Seandainya kita bisa masuk ke sana ,
maka kita bisa berimajinasi bahwa kita menjadi orang yang serba “ter” di kota itu. Kita bisa
mengatakan diri kita terkaya, tercantik, termuda, atau bahkan tertua di kota itu. Sebab, tak ada
seorang pun lagi di sana
yang bisa menjadi pembanding kita. Tapi siapakah yang berani masuk Tomioka
sekarang?
Jalan-jalan kota
menjadi lengang. Gedung bertingkat, mall, pasar, sampai tempat ibadah menjadi
bisu. Buah peradaban manusia itu pun akhirnya bakal hancur oleh manusia itu
sendiri.
Mari kita bayangkan sekarang: andai tak perlu ada rasa
permusuhan, andai tidak ada ego intelektual, andai tak ada dana rakyat yang
digunakan untuk membangun reaktor nuklir.

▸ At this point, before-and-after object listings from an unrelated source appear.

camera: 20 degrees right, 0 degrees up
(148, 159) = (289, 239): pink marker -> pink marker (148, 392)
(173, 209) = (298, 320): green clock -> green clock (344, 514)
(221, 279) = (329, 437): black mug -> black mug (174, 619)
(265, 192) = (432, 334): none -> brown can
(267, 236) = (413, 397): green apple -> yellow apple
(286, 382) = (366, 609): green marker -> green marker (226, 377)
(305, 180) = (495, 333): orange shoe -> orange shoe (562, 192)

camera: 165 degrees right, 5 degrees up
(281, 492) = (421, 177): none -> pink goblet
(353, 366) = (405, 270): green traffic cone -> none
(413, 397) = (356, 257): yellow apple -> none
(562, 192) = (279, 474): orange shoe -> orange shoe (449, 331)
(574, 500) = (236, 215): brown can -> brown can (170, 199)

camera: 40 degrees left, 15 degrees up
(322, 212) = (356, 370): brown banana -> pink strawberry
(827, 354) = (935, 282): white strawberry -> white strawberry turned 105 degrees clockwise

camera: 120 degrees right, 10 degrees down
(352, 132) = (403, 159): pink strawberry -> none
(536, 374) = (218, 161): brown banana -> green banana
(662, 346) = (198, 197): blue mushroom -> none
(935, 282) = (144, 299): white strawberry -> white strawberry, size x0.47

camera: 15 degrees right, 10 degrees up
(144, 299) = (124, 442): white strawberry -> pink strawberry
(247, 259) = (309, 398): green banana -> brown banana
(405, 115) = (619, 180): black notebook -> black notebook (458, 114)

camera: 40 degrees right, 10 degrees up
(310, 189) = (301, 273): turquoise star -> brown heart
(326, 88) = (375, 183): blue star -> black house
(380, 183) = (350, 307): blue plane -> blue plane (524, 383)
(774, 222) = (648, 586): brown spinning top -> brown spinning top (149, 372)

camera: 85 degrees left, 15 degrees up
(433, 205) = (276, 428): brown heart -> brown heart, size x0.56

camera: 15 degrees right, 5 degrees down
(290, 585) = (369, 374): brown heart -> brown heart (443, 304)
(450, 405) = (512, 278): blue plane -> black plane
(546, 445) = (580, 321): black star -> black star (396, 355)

Dunia kini tengah tumbuh dalam rasa permusuhannya sendiri. Para petinggi negara dari belahan utara sampai selatan
bisa duduk bareng dan menjadi anggota PBB. Setelah sidang, mereka bisa
bersalam-salaman dan berpose dengan senyum perdamaian menghiasi wajah. Tapi
ketika mereka pulang ke negerinya, maka para pemimpin negara itu pun meneken persetujuan
untuk membangun persenjataan militer, dan mengucurkan dana untuk proyek nuklir.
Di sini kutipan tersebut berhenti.